Pourquoi les bonbons ne sont pas en cause
La cause exacte du diabète de type 1 n’est pas entièrement connue, mais on sait qu’elle est liée à une prédisposition génétique et à des facteurs déclencheurs encore mal identifiés (comme certaines infections virales). En revanche, les bonbons, le sucre ou l’alimentation ne jouent aucun rôle dans l’apparition de cette maladie. Dire qu’un enfant a développé un diabète de type 1 parce qu’il a mangé trop de bonbons est aussi faux que de dire qu’il a attrapé un rhume parce qu’il est sorti sans manteau.

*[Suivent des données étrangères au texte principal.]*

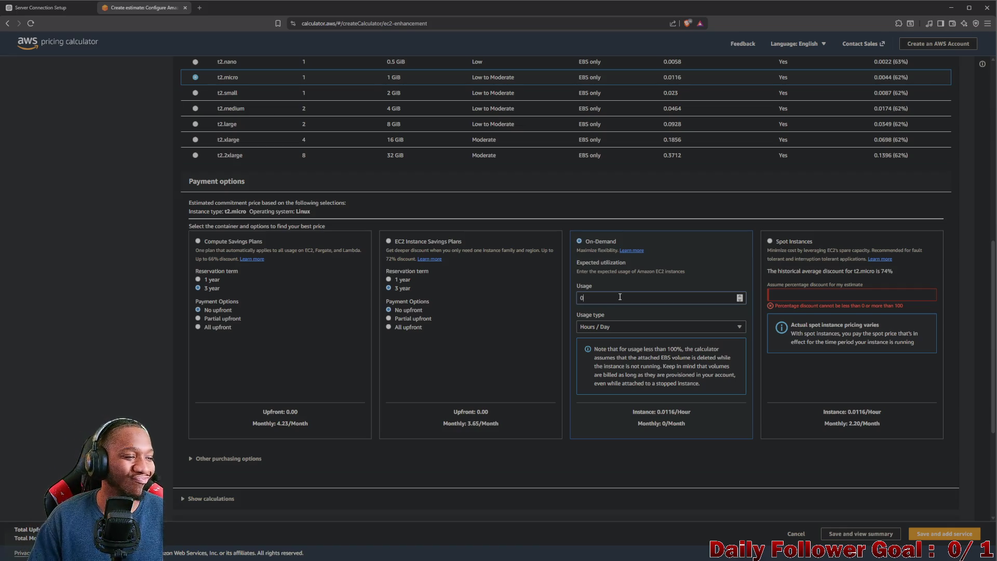
key(BackSpace)
text(2)
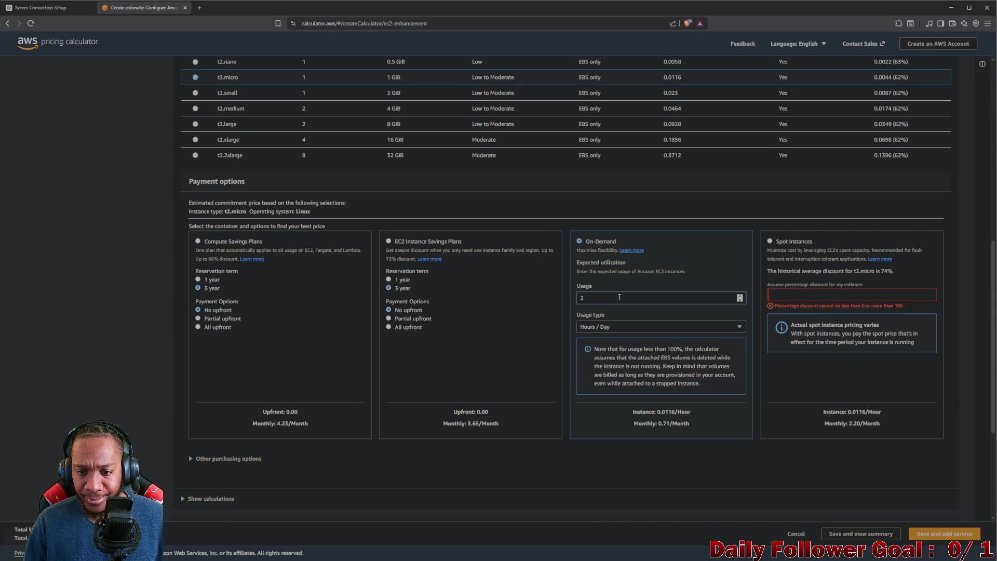
text(4)
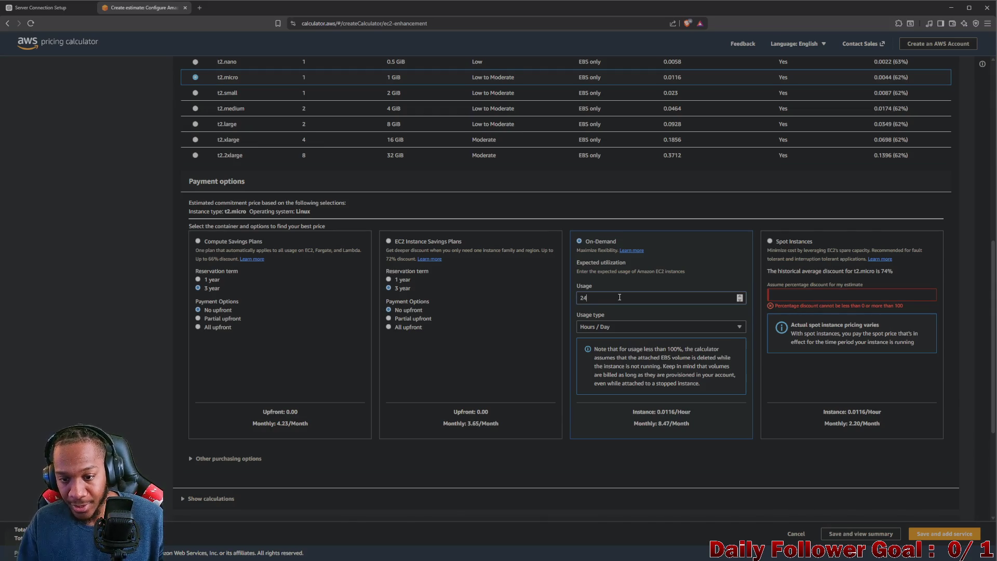
key(BackSpace)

C’est un mythe tenace qui peut même être blessant pour les personnes touchées.
Et le diabète de type 2 alors ?
Le diabète de type 2, plus fréquent chez les adultes, est lui souvent lié à des facteurs comme l’obésité, la sédentarité et une alimentation déséquilibrée. Mais même dans ce cas, ce n’est pas le fait de manger un bonbon de temps en temps qui déclenche la maladie. Le type 2 résulte d’une résistance à l’insuline qui se développe progressivement. Confondre les deux types alimente les préjugés et empêche une bonne compréhension de ces pathologies.